Much of Alfred's book is concerned with proposing ways for indigenous peoples to resist settler colonialism and regenerate themselves and their communities. Alfred blends what he calls an indigenous warrior ethic with the anarchist principles of justice, freedom, self-determination and "anti-institutional, radically democratic" forms of governance.
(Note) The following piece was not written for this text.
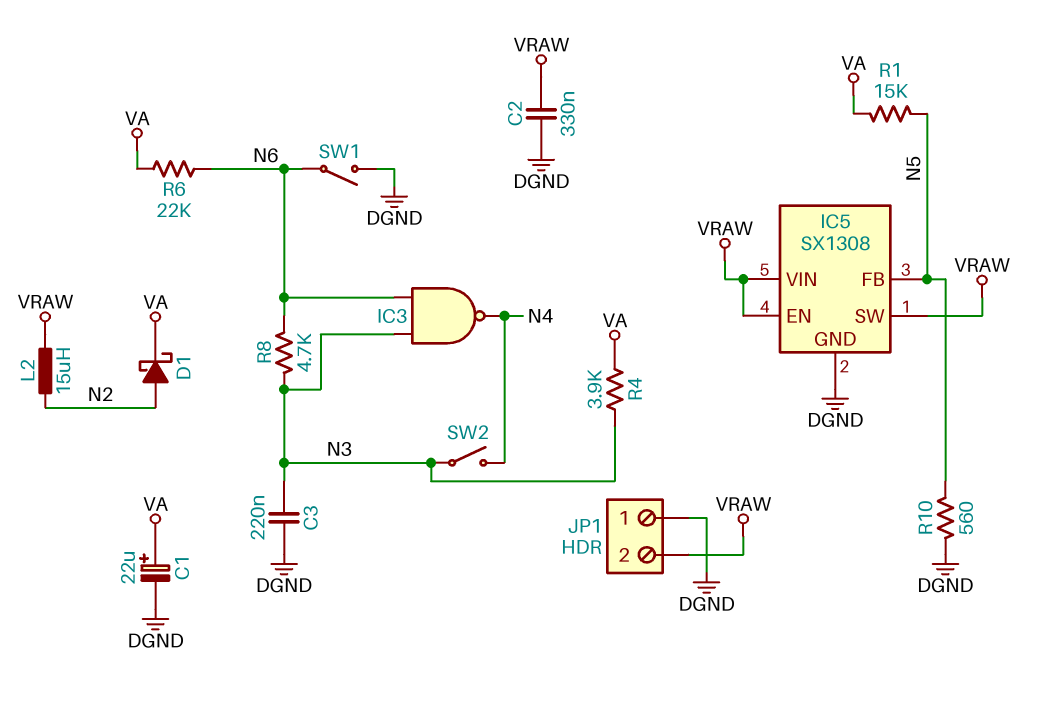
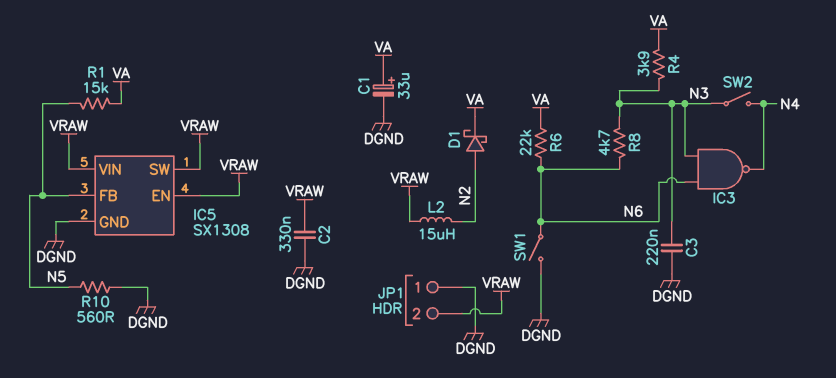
C1: 22uF (plus VA, minus DGND) -> 33uF (plus VA, minus DGND)

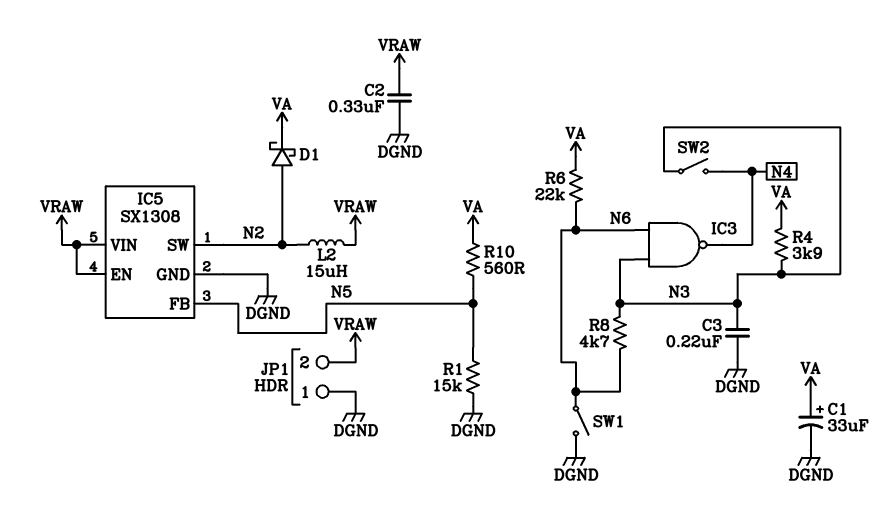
IC5 pin SW: VRAW -> N2
R1: 15k (N5, VA) -> 15k (DGND, N5)
R10: 560 (DGND, N5) -> 560 (N5, VA)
He draws, for instance, on Rotinoshonni (Iroquois) traditions of government, in addition to what Vaclav Havel described as utopia: a decentralized economy, local decision-making, government based on true direct democracy, "a sort of spiritual socialism," as Alfred understands it.

Alfred sees parallels between indigenous and anarchist ways of living: rejection of legalized oppressive systems, non-participation in those systems that are seen as part of Canadian settler colonization, and a belief in bringing about change through direct action against state power.

The state tends to view indigenous and anarchist action in the same way, and sometimes responds with violence: Think of the 2001 Quebec City protests and the use of force by the Ontario Provincial Police at Six Nations in April, 2006. Alfred points out we are seeing increasing alliances between natives and settler activists in Canada, particularly around indigenous people's land claims.

Anarchism is not chaos or disorder; it is a complex set of philosophies positing that we would all be better off without rulers, particularly those who greedily disregard the well-being of the majority of people. If anarchism sounds utopian, hence implausible, recall the words of another writer who had anarchist tendencies, Henry David Thoreau: "In the long run men hit only what they aim at. Therefore, though they should fail immediately, they had better aim at something high."

Daniel Morley Johnson is a PhD student in comparative literature at the University of Alberta.